The forester should make contact in his most formative period with people in other professions, professions which he must understand in relation to his own work.
This third level is a particularly important one, for here the basic research relevant to agriculture or forestry is or could be carried out in the same framework within which training is done. A research worker does not, of course, always make the best teacher, and vice versa, but for research, example may be more important than teaching; and from this environment are produced young research workers with a realistic understanding of agricultural problems. In the United Kingdom this close relationship between research and training is often missing in forestry, and we suffer as a result. The organization for it is unclear, and such relationships as these are on a small scale.
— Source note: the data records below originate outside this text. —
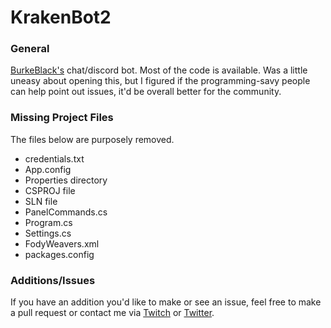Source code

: # KrakenBot2
### General
[BurkeBlack's](http://twitch.tv/burkeblack) chat/discord bot. Most of the code is available. Was a little uneasy about opening this, but I figured if the programming-savy people can help point out issues, it'd be overall better for the community.

### Missing Project Files
The files below are purposely removed.
- credentials.txt
- App.config
- Properties directory
- CSPROJ file
- SLN file
- PanelCommands.cs
- Program.cs
- Settings.cs
- FodyWeavers.xml
- packages.config

### Additions/Issues
If you have an addition you'd like to make or see an issue, feel free to make a pull request or contact me via [Twitch](http://twitch.tv/swiftyspiffy) or [Twitter](http://twiter.com/swiftyspiffy).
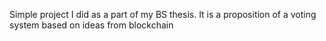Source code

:Simple project I did as a part of my BS thesis. It is a proposition of a voting system based on ideas from blockchain
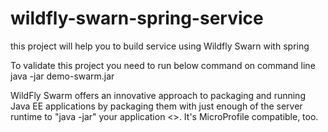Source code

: # wildfly-swarn-spring-service
this project will help you to build service using Wildfly Swarn with spring

 To validate this project you need to run below command on command line
  java -jar demo-swarm.jar
  
WildFly Swarm offers an innovative approach to packaging and running Java EE applications by packaging them with just enough of the server runtime to "java -jar" your application <>. It's MicroProfile compatible, too.
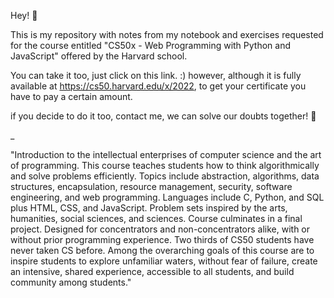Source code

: Hey! 🖖

This is my repository with notes from my notebook and exercises requested for the course entitled "CS50x - Web Programming with Python and JavaScript" offered by the Harvard school.

You can take it too, just click on this link. :) however, although it is fully available at <https://cs50.harvard.edu/x/2022>, to get your certificate you have to pay a certain amount. 

if you decide to do it too, contact me, we can solve our doubts together! 👊

_

"Introduction to the intellectual enterprises of computer science and the art of programming. This course teaches students how to think algorithmically and solve problems efficiently. Topics include abstraction, algorithms, data structures, encapsulation, resource management, security, software engineering, and web programming. Languages include C, Python, and SQL plus HTML, CSS, and JavaScript. Problem sets inspired by the arts, humanities, social sciences, and sciences. Course culminates in a final project. Designed for concentrators and non-concentrators alike, with or without prior programming experience. Two thirds of CS50 students have never taken CS before. Among the overarching goals of this course are to inspire students to explore unfamiliar waters, without fear of failure, create an intensive, shared experience, accessible to all students, and build community among students."
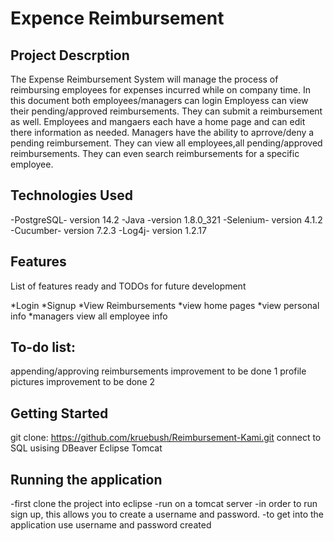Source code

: # Expence Reimbursement
## Project Descrption
The Expense Reimbursement System will manage the process of reimbursing employees for expenses incurred while on company time. In this document both employees/managers can login Employess can view their pending/approved reimbursements. They can submit a reimbursement as well. Employees and mangaers each have a home page and can edit there information as needed. Managers have the ability to aprrove/deny a pending reimbursement. They can view all employees,all pending/approved reimbursements. They can even search reimbursements for a specific employee.

## Technologies Used
-PostgreSQL- version 14.2
-Java -version 1.8.0_321
-Selenium- version 4.1.2
-Cucumber- version 7.2.3
-Log4j- version 1.2.17

## Features
List of features ready and TODOs for future development

*Login 
*Signup 
*View Reimbursements
*view home pages
*view personal info
*managers view all employee info

## To-do list:

appending/approving reimbursements improvement to be done 1
profile pictures improvement to be done 2

## Getting Started
git clone: https://github.com/kruebush/Reimbursement-Kami.git 
connect to SQL usising DBeaver
Eclipse
Tomcat

## Running the application
-first clone the project into eclipse
-run on a tomcat server
-in order to run sign up, this allows you to create a username and password.
-to get into the application use username and password created 


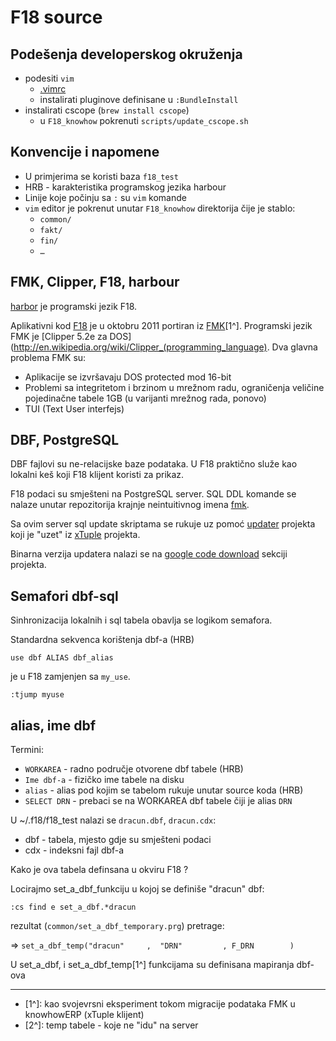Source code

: # F18 source

## Podešenja developerskog okruženja

- podesiti `vim`
   - [.vimrc](.vimrc)
   - instalirati pluginove definisane u  `:BundleInstall`
- instalirati cscope (`brew install cscope`)
   - u `F18_knowhow` pokrenuti `scripts/update_cscope.sh`
   
   
## Konvencije i napomene

  - U primjerima se koristi baza `f18_test`
  - HRB - karakteristika programskog jezika harbour
  - Linije koje počinju sa `:` su `vim` komande
  - `vim` editor je pokrenut unutar `F18_knowhow` direktorija čije je stablo:
     - `common/`
     - `fakt/`
     - `fin/`
     - `…`   
   
## FMK, Clipper, F18, harbour

[harbor](http://en.wikipedia.org/wiki/Harbour_compiler) je programski jezik F18.

Aplikativni kod [F18](https://github.com/knowhow/F18_knowhow) je u oktobru 2011 portiran iz [FMK](https://github.com/bringout-fmk)[1^]. Programski jezik FMK je [Clipper 5.2e za DOS](http://en.wikipedia.org/wiki/Clipper_(programming_language). Dva glavna problema FMK su:

  - Aplikacije se izvršavaju DOS protected mod 16-bit
  - Problemi sa integritetom i brzinom u mrežnom radu, ograničenja veličine pojedinačne tabele 1GB (u varijanti mrežnog rada, ponovo)
  - TUI (Text User interfejs)
  
 
## DBF, PostgreSQL

DBF fajlovi su ne-relacijske baze podataka. U F18 praktično služe kao lokalni keš koji F18 klijent koristi za prikaz.

F18 podaci su smješteni na PostgreSQL server. SQL DDL komande se nalaze unutar repozitorija krajnje neintuitivnog imena [fmk](https://github.com/knowhow/fmk/tree/master/database/misc). 

Sa ovim server sql update skriptama se rukuje uz pomoć [updater](https://github.com/knowhow/updater) projekta koji je "uzet" iz [xTuple](http://www.xtuple.org) projekta.

Binarna verzija updatera nalazi se na [google code download](http://code.google.com/p/knowhow-erp/downloads/list?can=2&q=package+updater) sekciji projekta.

## Semafori dbf-sql

Sinhronizacija lokalnih i sql tabela obavlja se logikom semafora.

Standardna sekvenca korištenja dbf-a (HRB)

`use dbf ALIAS dbf_alias`
 
je u F18 zamjenjen sa `my_use`.

`:tjump myuse`

## alias, ime dbf

Termini:

  - `WORKAREA` - radno područje otvorene dbf tabele (HRB)
  - `Ime dbf-a` - fizičko ime tabele na disku
  - `alias` - alias pod kojim se tabelom rukuje unutar source koda (HRB)
  - `SELECT DRN` - prebaci se na WORKAREA dbf tabele čiji je alias `DRN`

U ~/.f18/f18_test nalazi se `dracun.dbf`, `dracun.cdx`:

 - dbf - tabela, mjesto gdje su smješteni podaci
 - cdx - indeksni fajl dbf-a

Kako je ova tabela definsana u okviru F18 ?

Locirajmo set_a_dbf_funkciju u kojoj se definiše "dracun" dbf: 

`:cs find e set_a_dbf.*dracun`

rezultat (`common/set_a_dbf_temporary.prg`) pretrage:

=> `set_a_dbf_temp("dracun"     ,  "DRN"         , F_DRN        )`

U set_a_dbf, i set_a_dbf_temp[1^] funkcijama su definisana mapiranja dbf-ova

----

 - [1^]: kao svojevrsni eksperiment tokom migracije podataka FMK u knowhowERP (xTuple klijent)
 - [2^]: temp tabele - koje ne "idu" na server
This report has so far ignored the industrial use of forest products, which is a subject that requires much more detailed consideration than can be given here. It may be found convenient to separate industrial and biological forestry both in training and research; yet at some point, advanced thought about the future of both must be closely allied. The dilemma that the future poses is this: rapid developments in the industrial use of wood as a pulp and pulp products are occurring, extending the range of species that can be used and the products that can be made; yet the renewable resource the industry depends on is committed to a particular end product tens of years ahead, and cannot match its rapidity of change. Constant contracts to further the mutual understanding of problems between these two arms of forestry are becoming increasingly important, and one valuable forum for this is the university.
Forestry teaching institutions must aim to keep abreast of progress in other branches of science by giving their staff the opportunity to carry out research and by encouraging contacts with scientists from other disciplines. They should include an element of training for research workers in their curricula, and above all should ensure that forest scientists are not isolated from the main stream of scientific thought and progress.